What are the risks associated with these tests, including "contrast and radiotracer reactions, patient anxiety, and radiation exposure"?
What if any benefits and risks are different for patients based on age, sex, race or ethnicity, and comorbidities -- like for obese and diabetic patients? And do the procedure's cost and benefits vary by their clinical settings?
3. Viscosupplementation (decision due 11/15/13)
The HTA is actually re-reviewing viscosupplementation treatment for knee osteoarthritis, after approving it in 2010 for patients who haven't met nonpharmacological conservative treatment and simple analgesics, and only for two courses per year if the first course works.
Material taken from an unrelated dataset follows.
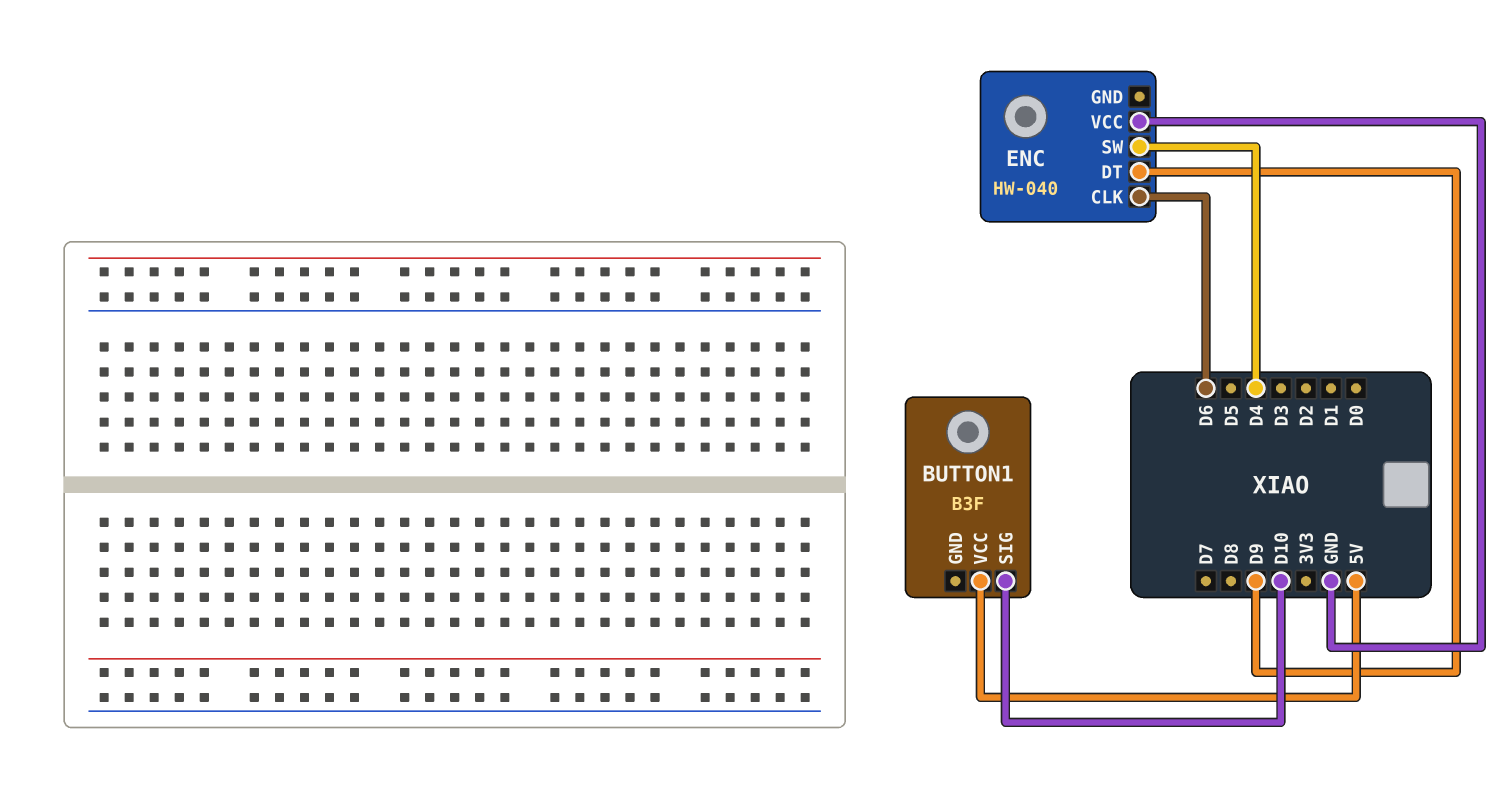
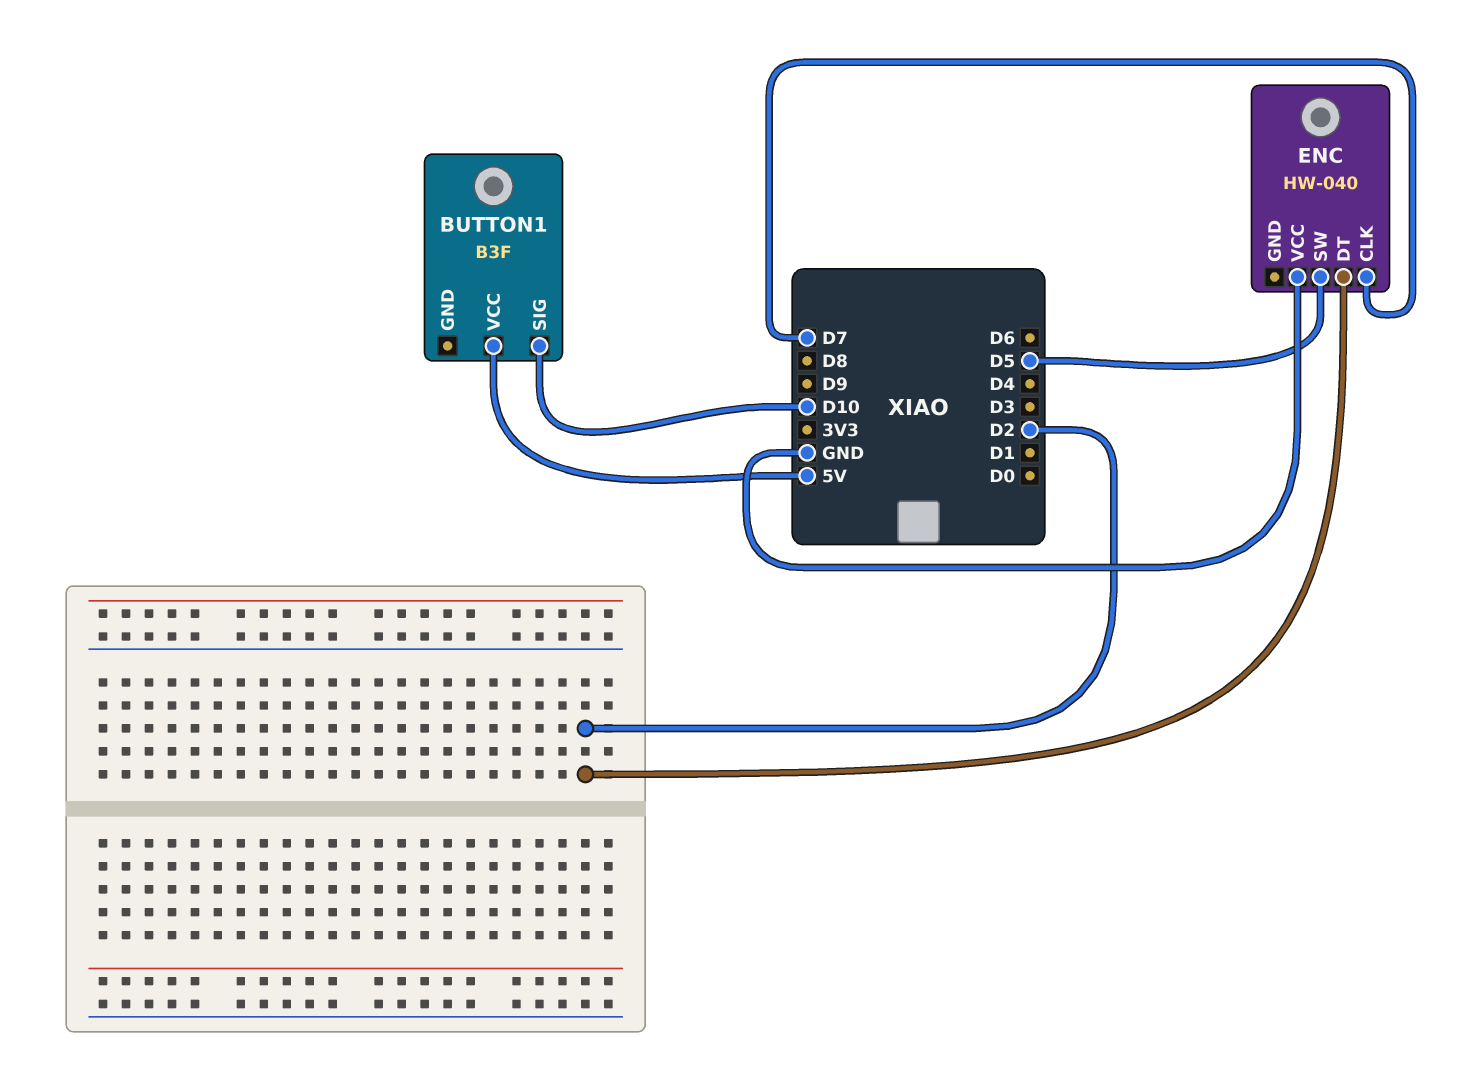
ENC pin CLK: D6 -> D7
ENC pin DT: D9 -> D2
ENC pin SW: D4 -> D5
In the viscosupplementation procedure, a thick fluid called hyaluronic acid (which naturally-occurs in synovial joint fluid) is injected into the knee joint, acting as a lubricant and a shock absorber.
Although viscosupplementation has provided an alternative to nonsteroidal anti-inflammatory corticosteroid injection, there's currently no consensus on its long-term effectiveness. A 2012 research review concluded that viscosupplementation is associated with only a "small and clinically irrelevant benefit" -- but also with "an increased risk for serious adverse events," including including flare-ups and effusions.
The HTA now is asking: What is the clinical effectiveness of viscosupplementation for treatment of osteoarthritis of the knee? And do different viscosupplementation products vary in effectiveness?
4. Hip resurfacing (decision due 11/15/13)
In 2009, the HTA approved hip resurfacing as an alternative to total hip replace for patients diagnosed with osteoarthritis or inflammatory arthritis, and for patients who failed nonsurgical management and are
candidates for total hip replacement. Now, with new evidence from published studies and hip resurfacing registries, the HTA is re-reviewing the decision.
Unlike total hip replacement, hip resurfacing does not involve removing the femoral head and neck or femur bone -- instead preserving those to support future surgery or treatment.
Hip resurfacing does bring some of the same metal-on-metal safety concerns as hip replacement, though. Recent data on metal-on-metal hip systems, the HTA noted, suggest there can be problems with localized-complications (such as "aseptic lymphocytic vasculitis-associated lesions" from vein and artery inflammation), early device failure and metal ion exposure.
In its re-review, the HTA is comparing the effectiveness of hip resurfacing to total hip replacement, and examining the safety outcomes and the costs for both procedures.